HMRC assessed the disposal of the second property to CGT. Mr Crippin appealed, on the basis that it formed part of his principal private residence. The First-tier Tribunal (FTT) considered the evidence presented. The FTT were of the view that, following Lewis v Rook [1992], SC 171, it was possible for a physically separate entity to be part of a person’s main residence provided that certain conditions were achieved.

The FTT also considered (although unnecessary in the light of the conclusion on main residence relief) Mr Crippin’s alternative argument that Ms McKean already had 50% beneficial ownership of Benko. However, as Scots law does not distinguish between legal and beneficial ownership and the property was in Roger Crippin’s sole name (and situated in Scotland), this argument was rejected.

On balance the FTT found as a fact that the Crippin family kept ‘stuff’ in the bothy and that family members used the property enough to say that it was occupied as part of the family’s main residence, at least up to the point at which it was marketed as being for holiday lets. As the period from then to the sale fell within the final 36 months of ownership the whole of the gain on the disposal was eligible for only or main residence relief.

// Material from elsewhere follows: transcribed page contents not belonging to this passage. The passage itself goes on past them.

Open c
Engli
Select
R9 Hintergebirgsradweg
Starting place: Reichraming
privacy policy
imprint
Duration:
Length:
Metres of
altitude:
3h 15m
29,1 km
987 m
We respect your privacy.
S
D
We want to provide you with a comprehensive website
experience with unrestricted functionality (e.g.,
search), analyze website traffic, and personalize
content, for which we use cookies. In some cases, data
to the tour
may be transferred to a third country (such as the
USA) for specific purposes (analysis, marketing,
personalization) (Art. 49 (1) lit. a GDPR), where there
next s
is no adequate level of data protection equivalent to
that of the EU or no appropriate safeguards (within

The Crippin appeal was upheld by the FTT and there is a lot to learn from this case. The tax position of the partner (in this case Ms McKean) should be reviewed. The change to furnished holiday accommodation does mean the main residence relief will be lost but then a whole new wave of CGT reliefs will apply to that operation. Where any residence is purchased with an annexe/bothy/additional property in the grounds it is key to understand the SDLT on purchase and the CGT impact of use of the additional property. For anyone in such a position, plan ahead!